» **Required work**
In the records that follow, the lines from the one containing "feat: event, status: Gesloten -> Opgelost" to the one containing "TASK-1692: present -> none", inclusive, are to be given again exactly.
━━━━━━━━━━━━━━━━━━━━
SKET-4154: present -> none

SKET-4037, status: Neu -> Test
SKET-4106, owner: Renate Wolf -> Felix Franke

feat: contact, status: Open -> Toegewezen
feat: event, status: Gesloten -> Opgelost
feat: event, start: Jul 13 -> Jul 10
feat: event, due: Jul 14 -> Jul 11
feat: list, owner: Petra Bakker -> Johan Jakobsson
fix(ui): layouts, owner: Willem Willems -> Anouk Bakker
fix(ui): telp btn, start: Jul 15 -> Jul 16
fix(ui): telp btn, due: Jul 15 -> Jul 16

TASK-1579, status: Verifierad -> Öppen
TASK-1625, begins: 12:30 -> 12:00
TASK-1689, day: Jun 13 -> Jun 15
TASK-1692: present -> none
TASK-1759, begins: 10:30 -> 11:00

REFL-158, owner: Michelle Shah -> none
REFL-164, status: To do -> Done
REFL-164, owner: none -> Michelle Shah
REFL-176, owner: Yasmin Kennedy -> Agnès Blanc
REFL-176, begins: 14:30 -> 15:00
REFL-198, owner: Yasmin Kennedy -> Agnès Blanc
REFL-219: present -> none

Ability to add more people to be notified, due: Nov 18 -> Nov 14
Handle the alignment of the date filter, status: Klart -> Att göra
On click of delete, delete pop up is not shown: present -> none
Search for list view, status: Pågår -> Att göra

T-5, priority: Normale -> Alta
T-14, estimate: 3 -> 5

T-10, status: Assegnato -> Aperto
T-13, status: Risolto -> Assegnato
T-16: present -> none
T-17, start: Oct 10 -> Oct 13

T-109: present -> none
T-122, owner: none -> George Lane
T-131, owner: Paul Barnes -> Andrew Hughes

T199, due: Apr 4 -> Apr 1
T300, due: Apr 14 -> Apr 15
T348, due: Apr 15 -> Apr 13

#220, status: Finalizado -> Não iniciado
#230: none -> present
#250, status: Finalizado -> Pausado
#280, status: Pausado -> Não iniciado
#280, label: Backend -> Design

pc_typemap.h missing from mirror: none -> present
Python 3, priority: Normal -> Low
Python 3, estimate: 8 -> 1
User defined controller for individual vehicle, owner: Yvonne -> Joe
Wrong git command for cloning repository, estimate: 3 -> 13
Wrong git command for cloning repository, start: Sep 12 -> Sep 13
━━━━━━━━━━━━━━━━━━━━
» **Expected output**
feat: event, status: Gesloten -> Opgelost
feat: event, start: Jul 13 -> Jul 10
feat: event, due: Jul 14 -> Jul 11
feat: list, owner: Petra Bakker -> Johan Jakobsson
fix(ui): layouts, owner: Willem Willems -> Anouk Bakker
fix(ui): telp btn, start: Jul 15 -> Jul 16
fix(ui): telp btn, due: Jul 15 -> Jul 16

TASK-1579, status: Verifierad -> Öppen
TASK-1625, begins: 12:30 -> 12:00
TASK-1689, day: Jun 13 -> Jun 15
TASK-1692: present -> none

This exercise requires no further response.